▸ AUSZUG:
◆ ◆ ◆ ◆ ◆
Ich weiß nicht, was ich wählen soll. Ich mach den Wahlomat einfach nochmal von vorne.

 

Wie sieht Gott aus?

UPDATE: UND SO WAR’S DA.

Warum gibt es in meinem Supermarkt andauernd einen so genannten „Storno“? Wie belpt man einen Rodiot? Gibt es das Perpetuum Mobile doch? Fragen dieser Art werden am kommenden Samstag auf dem Bebelplatz geklärt. 112 hochdekorierte Wissenschaftler aus aller Welt werden simultan 100 dergestalt existenzialistischer Fragen gleichzeitig beantworten, gefilmt von 112 Videokameras. Krank? Klasse! Das Projekt wird unter www.droppingknowledge.org online begleitet und von meiner Kollegin Juliette Guttmann besucht. Am Sonntag also mal unter www.zeit.de reinschauen und den Artikel genießen.

 

Der Unterschied zwischen Beck’s und Beck’s Gold

Äußerst intime und freundliche Lokalität für einen entspannten Drink: die Minibar in der Gräfestraße (Kreuzberg). Im Sommer sitzen die Leute draußen zwischen Jugendstilfassaden, bei schlechtem Wetter geht’s rein in die gute Stube und die ist wirklich mini. Um die Theke herum hat nur eine handvoll Leute Platz und weil’s so kuschelig ist, nimmt man, oft unfreiwillig, an den Gesprächen anderer teil. Neulich diskutierten Zwei mal wieder das abgedroschene Streitthema: „Beck’s Gold ist ein Mädchenbier! “ Daraufhin inszenierte der Barkeeper einen spontanen Beck’s-Test, an dem gleich alle begeistert teilnahmen. Und der ging so:
Barkeeper gießt Beck’s (das grüne Original) und Beck’s Gold in zwei Gläser.
Gast kostet, ohne zu wissen, welches welches ist.
Gast versucht, Beck’s Gold am Geschmack zu erkennen.
◆ ◆ ◆ ◆ ◆
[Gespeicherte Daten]

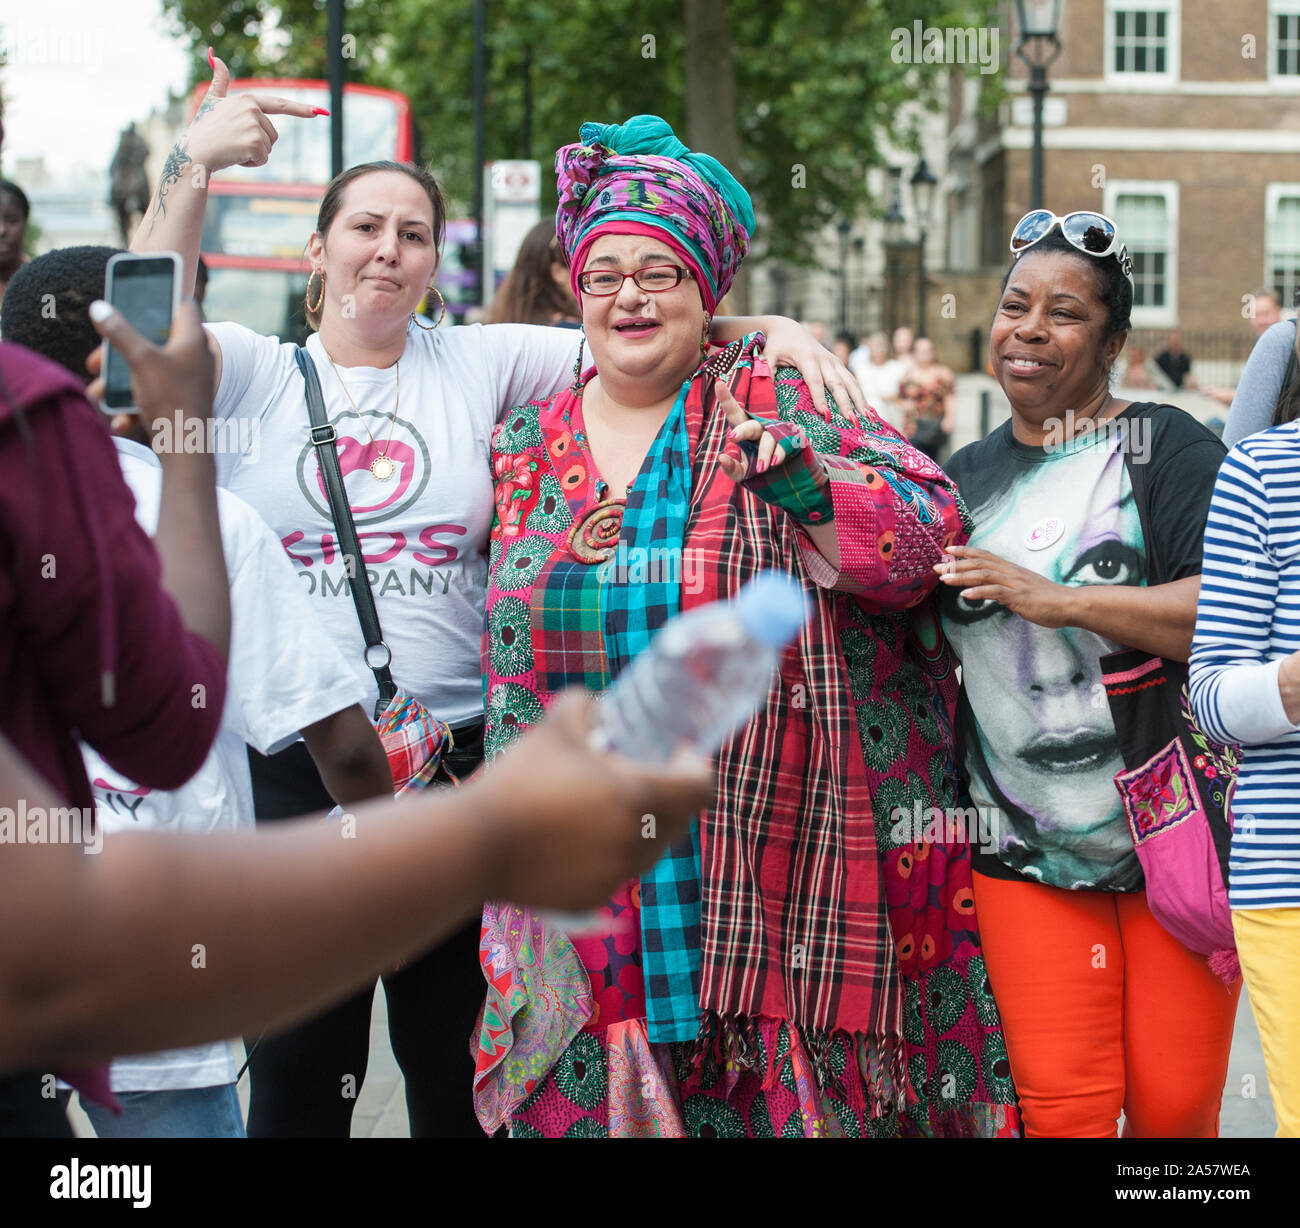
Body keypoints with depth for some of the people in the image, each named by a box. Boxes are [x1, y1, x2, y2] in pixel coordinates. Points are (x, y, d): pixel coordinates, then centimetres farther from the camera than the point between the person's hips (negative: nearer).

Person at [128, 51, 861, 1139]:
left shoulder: (478, 366, 5)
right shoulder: (252, 373, 3)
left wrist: (772, 330, -13)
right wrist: (194, 164, -21)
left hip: (457, 757, 2)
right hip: (288, 764, -1)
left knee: (457, 1068, 13)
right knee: (299, 1069, 8)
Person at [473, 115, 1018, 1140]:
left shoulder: (774, 404, 2)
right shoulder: (528, 447, 12)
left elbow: (924, 531, -7)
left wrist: (795, 476, -23)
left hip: (765, 862, -3)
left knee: (777, 1095, 0)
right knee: (587, 1093, 5)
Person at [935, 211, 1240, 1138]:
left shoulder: (1168, 450, -4)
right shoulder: (966, 478, 13)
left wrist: (1055, 598, -22)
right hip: (1028, 852, 3)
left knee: (1174, 1107, 1)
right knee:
◆ ◆ ◆ ◆ ◆
▸ AUFGABE 1: In welcher Straße liegt die Minibar laut dem Auszug?
▸ AUFGABE 2: Gib einen Abschnitt aus dem Auszug wortgetreu aus. Beginne bei den Worten „Der Unterschied zwischen“ und höre nach „welches welches ist.“ auf.

▸ ANTWORT 1: In der Gräfestraße in Kreuzberg.

▸ ANTWORT 2:
Der Unterschied zwischen Beck’s und Beck’s Gold

Äußerst intime und freundliche Lokalität für einen entspannten Drink: die Minibar in der Gräfestraße (Kreuzberg). Im Sommer sitzen die Leute draußen zwischen Jugendstilfassaden, bei schlechtem Wetter geht’s rein in die gute Stube und die ist wirklich mini. Um die Theke herum hat nur eine handvoll Leute Platz und weil’s so kuschelig ist, nimmt man, oft unfreiwillig, an den Gesprächen anderer teil. Neulich diskutierten Zwei mal wieder das abgedroschene Streitthema: „Beck’s Gold ist ein Mädchenbier! “ Daraufhin inszenierte der Barkeeper einen spontanen Beck’s-Test, an dem gleich alle begeistert teilnahmen. Und der ging so:
Barkeeper gießt Beck’s (das grüne Original) und Beck’s Gold in zwei Gläser.
Gast kostet, ohne zu wissen, welches welches ist.